■ **What is being asked**
Reproduce the records below word for word, leaving the pictures out of your answer.
BEGIN
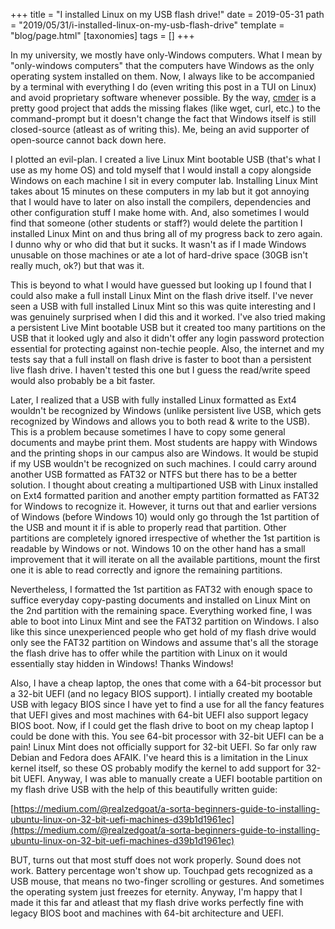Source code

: +++
title = "I installed Linux on my USB flash drive!"
date = 2019-05-31
path = "2019/05/31/i-installed-linux-on-my-usb-flash-drive"
template = "blog/page.html"
[taxonomies]
tags = []
+++

In my university, we mostly have only-Windows computers. What I mean by "only-windows computers" that the computers
have Windows as the only operating system installed on them. Now, I always like to be accompanied by a terminal
with everything I do (even writing this post in a TUI on Linux) and avoid proprietary software whenever possible.
By the way, [cmder](https://github.com/cmderdev/cmder) is a pretty good project that adds the missing flakes (like
wget, curl, etc.) to the command-prompt but it doesn't change the fact that Windows itself is still closed-source
(atleast as of writing this). Me, being an avid supporter of open-source cannot back down here.

I plotted an evil-plan. I created a live Linux Mint bootable USB (that's what I use as my home OS) and told myself
that I would install a copy alongside Windows on each machine I sit in every computer lab. Installing Linux Mint
takes about 15 minutes on these computers in my lab but it got annoying that I would have to later on also
install the compilers, dependencies and other configuration stuff I make home with. And, also sometimes I would
find that someone (other students or staff?) would delete the partition I installed Linux Mint on and thus bring all of
my progress back to zero again. I dunno why or who did that but it sucks. It wasn't as if I made Windows unusable on
those machines or ate a lot of hard-drive space (30GB isn't really much, ok?) but that was it.

This is beyond to what I would have guessed but looking up I found that I could also make a full install Linux Mint
on the flash drive itself. I've never seen a USB with full installed Linux Mint so this was quite interesting and
I was genuinely surprised when I did this and it worked. I've also tried making a persistent Live Mint bootable
USB but it created too many partitions on the USB that it looked ugly and also it didn't offer any login password
protection essential for protecting against non-techie people. Also, the internet and my tests say that
a full install on flash drive is faster to boot than a persistent live flash drive. I haven't tested this one
but I guess the read/write speed would also probably be a bit faster.

Later, I realized that a USB with fully installed Linux formatted as Ext4 wouldn't be recognized by Windows
(unlike persistent live USB, which gets recognized by Windows and allows you to both read & write to the USB). This is a
problem because sometimes I have to copy some general documents and maybe print them. Most students are happy
with Windows and the printing shops in our campus also are Windows. It would be stupid if my USB wouldn't be
recognized on such machines. I could carry around another USB formatted as FAT32 or NTFS but there has to be a
better solution. I thought about creating a multipartioned USB with Linux installed on Ext4 formatted parition
and another empty partition formatted as FAT32 for Windows to recognize it. However, it turns out that and earlier
versions of Windows (before Windows 10) would only go through the 1st partition of the USB and mount it if is able
to properly read that partition. Other partitions are completely ignored irrespective of whether the 1st partition
is readable by Windows or not. Windows 10 on the other hand has a small improvement that it will iterate on all
the available partitions, mount the first one it is able to read correctly and ignore the remaining partitions.

Nevertheless, I formatted the 1st partition as FAT32 with enough space to suffice everyday copy-pasting documents
and installed on Linux Mint on the 2nd partition with the remaining space. Everything worked fine, I was able to boot
into Linux Mint and see the FAT32 partition on Windows. I also like this since unexperienced people who get hold
of my flash drive would only see the FAT32 partition on Windows and assume that's all the storage the flash drive
has to offer while the partition with Linux on it would essentially stay hidden in Windows! Thanks Windows!

Also, I have a cheap laptop, the ones that come with a 64-bit processor but a 32-bit UEFI (and no legacy BIOS support).
I intially created my bootable USB with legacy BIOS since I have yet to find a use for all the fancy features that
UEFI gives and most machines with 64-bit UEFI also support legacy BIOS boot. Now, if I could get the flash drive to
boot on my cheap laptop I could be done with this. You see 64-bit processor with 32-bit UEFI can be a pain! Linux
Mint does not officially support for 32-bit UEFI. So far only raw Debian and Fedora does AFAIK. I've heard this is a
limitation in the Linux kernel itself, so these OS probably modify the kernel to add support for 32-bit UEFI. Anyway,
I was able to manually create a UEFI bootable partition on my flash drive USB with the help of this beautifully written guide:

[https://medium.com/@realzedgoat/a-sorta-beginners-guide-to-installing-ubuntu-linux-on-32-bit-uefi-machines-d39b1d1961ec](https://medium.com/@realzedgoat/a-sorta-beginners-guide-to-installing-ubuntu-linux-on-32-bit-uefi-machines-d39b1d1961ec)

BUT, turns out that most stuff does not work properly. Sound does not work. Battery percentage won't show up.
Touchpad gets recognized as a USB mouse, that means no two-finger scrolling or gestures. And sometimes the operating
system just freezes for eternity. Anyway, I'm happy that I made it this far and atleast that my flash drive works perfectly
fine with legacy BIOS boot and machines with 64-bit architecture and UEFI.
END
■ **Answer to this task**
Source code

: +++
title = "I installed Linux on my USB flash drive!"
date = 2019-05-31
path = "2019/05/31/i-installed-linux-on-my-usb-flash-drive"
template = "blog/page.html"
[taxonomies]
tags = []
+++

In my university, we mostly have only-Windows computers. What I mean by "only-windows computers" that the computers
have Windows as the only operating system installed on them. Now, I always like to be accompanied by a terminal
with everything I do (even writing this post in a TUI on Linux) and avoid proprietary software whenever possible.
By the way, [cmder](https://github.com/cmderdev/cmder) is a pretty good project that adds the missing flakes (like
wget, curl, etc.) to the command-prompt but it doesn't change the fact that Windows itself is still closed-source
(atleast as of writing this). Me, being an avid supporter of open-source cannot back down here.

I plotted an evil-plan. I created a live Linux Mint bootable USB (that's what I use as my home OS) and told myself
that I would install a copy alongside Windows on each machine I sit in every computer lab. Installing Linux Mint
takes about 15 minutes on these computers in my lab but it got annoying that I would have to later on also
install the compilers, dependencies and other configuration stuff I make home with. And, also sometimes I would
find that someone (other students or staff?) would delete the partition I installed Linux Mint on and thus bring all of
my progress back to zero again. I dunno why or who did that but it sucks. It wasn't as if I made Windows unusable on
those machines or ate a lot of hard-drive space (30GB isn't really much, ok?) but that was it.

This is beyond to what I would have guessed but looking up I found that I could also make a full install Linux Mint
on the flash drive itself. I've never seen a USB with full installed Linux Mint so this was quite interesting and
I was genuinely surprised when I did this and it worked. I've also tried making a persistent Live Mint bootable
USB but it created too many partitions on the USB that it looked ugly and also it didn't offer any login password
protection essential for protecting against non-techie people. Also, the internet and my tests say that
a full install on flash drive is faster to boot than a persistent live flash drive. I haven't tested this one
but I guess the read/write speed would also probably be a bit faster.

Later, I realized that a USB with fully installed Linux formatted as Ext4 wouldn't be recognized by Windows
(unlike persistent live USB, which gets recognized by Windows and allows you to both read & write to the USB). This is a
problem because sometimes I have to copy some general documents and maybe print them. Most students are happy
with Windows and the printing shops in our campus also are Windows. It would be stupid if my USB wouldn't be
recognized on such machines. I could carry around another USB formatted as FAT32 or NTFS but there has to be a
better solution. I thought about creating a multipartioned USB with Linux installed on Ext4 formatted parition
and another empty partition formatted as FAT32 for Windows to recognize it. However, it turns out that and earlier
versions of Windows (before Windows 10) would only go through the 1st partition of the USB and mount it if is able
to properly read that partition. Other partitions are completely ignored irrespective of whether the 1st partition
is readable by Windows or not. Windows 10 on the other hand has a small improvement that it will iterate on all
the available partitions, mount the first one it is able to read correctly and ignore the remaining partitions.

Nevertheless, I formatted the 1st partition as FAT32 with enough space to suffice everyday copy-pasting documents
and installed on Linux Mint on the 2nd partition with the remaining space. Everything worked fine, I was able to boot
into Linux Mint and see the FAT32 partition on Windows. I also like this since unexperienced people who get hold
of my flash drive would only see the FAT32 partition on Windows and assume that's all the storage the flash drive
has to offer while the partition with Linux on it would essentially stay hidden in Windows! Thanks Windows!

Also, I have a cheap laptop, the ones that come with a 64-bit processor but a 32-bit UEFI (and no legacy BIOS support).
I intially created my bootable USB with legacy BIOS since I have yet to find a use for all the fancy features that
UEFI gives and most machines with 64-bit UEFI also support legacy BIOS boot. Now, if I could get the flash drive to
boot on my cheap laptop I could be done with this. You see 64-bit processor with 32-bit UEFI can be a pain! Linux
Mint does not officially support for 32-bit UEFI. So far only raw Debian and Fedora does AFAIK. I've heard this is a
limitation in the Linux kernel itself, so these OS probably modify the kernel to add support for 32-bit UEFI. Anyway,
I was able to manually create a UEFI bootable partition on my flash drive USB with the help of this beautifully written guide:

[https://medium.com/@realzedgoat/a-sorta-beginners-guide-to-installing-ubuntu-linux-on-32-bit-uefi-machines-d39b1d1961ec](https://medium.com/@realzedgoat/a-sorta-beginners-guide-to-installing-ubuntu-linux-on-32-bit-uefi-machines-d39b1d1961ec)

BUT, turns out that most stuff does not work properly. Sound does not work. Battery percentage won't show up.
Touchpad gets recognized as a USB mouse, that means no two-finger scrolling or gestures. And sometimes the operating
system just freezes for eternity. Anyway, I'm happy that I made it this far and atleast that my flash drive works perfectly
fine with legacy BIOS boot and machines with 64-bit architecture and UEFI.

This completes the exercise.